FBWe have published a booklet called Visions of Hope. When you open it, it's not what you expect. You might expect a response to the climate emergency, to the humanitarian crisis, to this incredible destruction of our entire society and so on. Yet we are not the ones to do this, because this is in the hands of the big powers and big organisations. So I think we thought that we would better focus on something that nobody's thinking about; somehow, we offer solutions and perspectives in terms of reconnecting certain regions with the rest of the world. We look at all the elements that constitute a connection; we even managed to discuss an integrated green national metropolis, which is an interesting model that we have studied both in Europe and Latin America, where there are many cases of integrated, multi-state metropolises. So this is a direction that we decided to develop, because we want to put these ideas on the desks of the decision maker so that they have something in their mind when they will discuss the future of Gaza; about a trajectory and a future.

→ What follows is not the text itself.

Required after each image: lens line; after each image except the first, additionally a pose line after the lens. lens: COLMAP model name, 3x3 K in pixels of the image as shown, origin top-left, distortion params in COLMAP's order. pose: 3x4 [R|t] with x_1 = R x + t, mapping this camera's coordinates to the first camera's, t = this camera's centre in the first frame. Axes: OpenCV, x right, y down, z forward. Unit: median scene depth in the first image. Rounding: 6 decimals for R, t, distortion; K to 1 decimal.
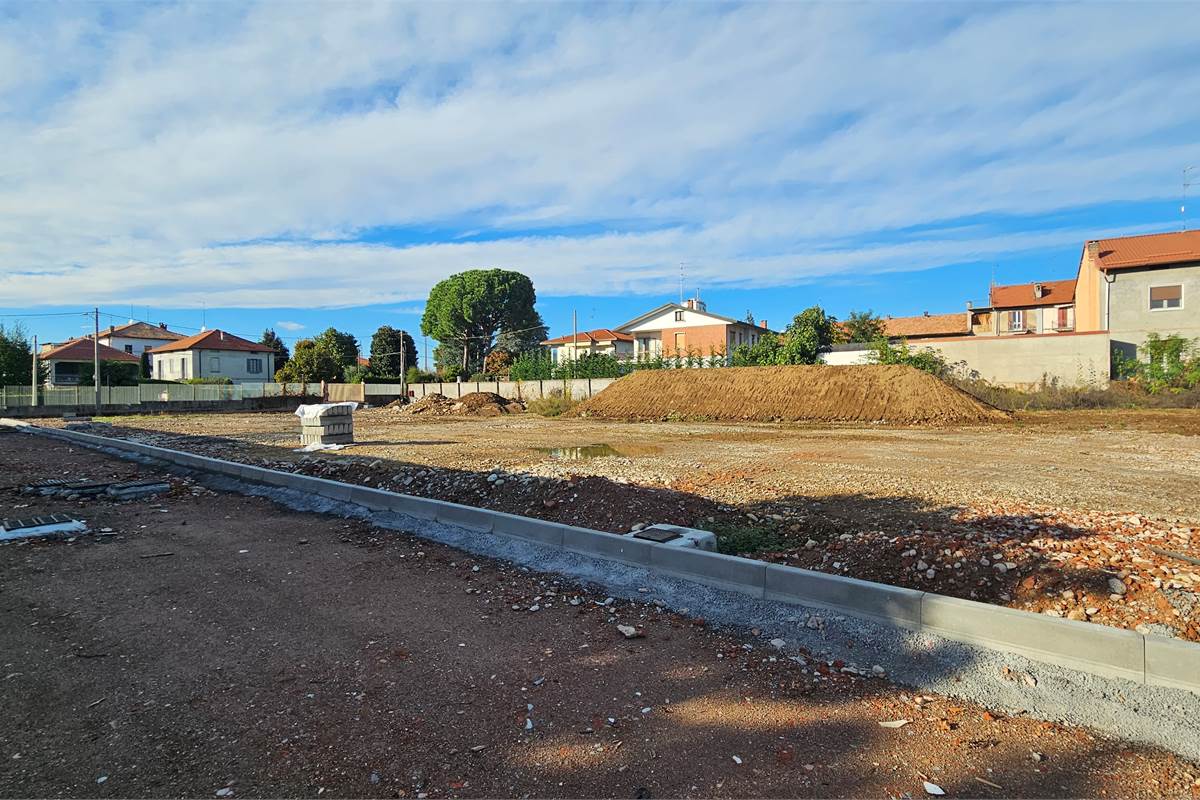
lens RADIAL K [[585.0, 0, 609.9], [0, 585.0, 392.2], [0, 0, 1]] dist [-0.001769, -0.001668]
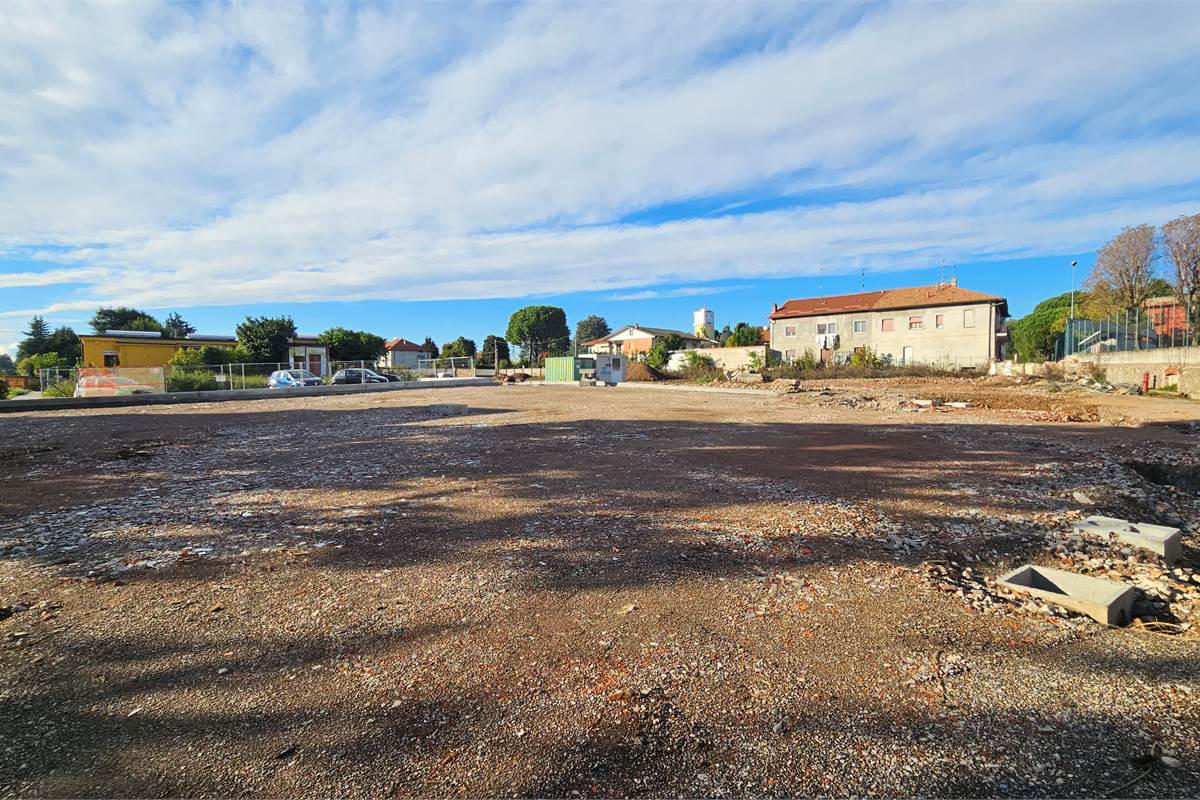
lens RADIAL K [[599.4, 0, 602.7], [0, 599.4, 394.9], [0, 0, 1]] dist [-0.020844, 0.001696]
pose [[0.971604, 0.013282, -0.236241, 1.081692], [-0.007369, 0.999637, 0.025898, 0.038728], [0.236499, -0.023421, 0.971349, -1.918973]]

KOOZ Thank you both for your generosity.

Bios

Rania Ghosn is Associate Professor of architecture and urbanism at the Massachusetts Institute of Technology and founding partner of DESIGN EARTH. Their design research practice employs the speculative project as a medium to make public the climate crisis. They are authors of Geostories: Another Architecture for the Environment (3rd ed. 2022; 2018), Geographies of Trash (2015), The Planet After Geoengineering (2021) and Climate Inheritance (2023). Ghosn is editor of New Geographies 2: Landscapes of Energy (2010) and a themed issue of the Journal of Architectural Education, titled “Worlding. Energy. Transitions” (2024). Ghosn is recipient of the United States Artist Fellowship, Architectural League Prize for Young Architects + Designers, Graham Foundation grants, and ACSA Faculty Design Awards for outstanding work in environmental design fields as a critical endeavor.

Francesco Bandarin is an Architect and Planner specialised in urban conservation. From 2000 to 2010 he was Director of the UNESCO World Heritage Centre and from 2010 to 2018 he served as Assistant Director-General of UNESCO for Culture. He is Member of the International Advisory Council of ALIPH, of the Advisory Committee of the Smithsonian Center for Folklife and Cultural Heritage, and Founding Member of OurWorldHeritage. He teaches at SciencesPo in Paris and advises governments and heritage conservation projects internationally.

Federica Zambeletti is the founder and managing director of KoozArch. She is an architect, researcher and digital curator whose interests lie at the intersection between art, architecture and regenerative practices. In 2015 Federica founded KoozArch with the ambition of creating a space where to research, explore and discuss architecture beyond the limits of its built form. Parallel to her work at KoozArch, Federica is Architect at the architecture studio UNA and researcher at the non-profit agency for change UNLESS where she is project manager of the research "Antarctic Resolution". Federica is an Architectural Association School of Architecture in London alumni.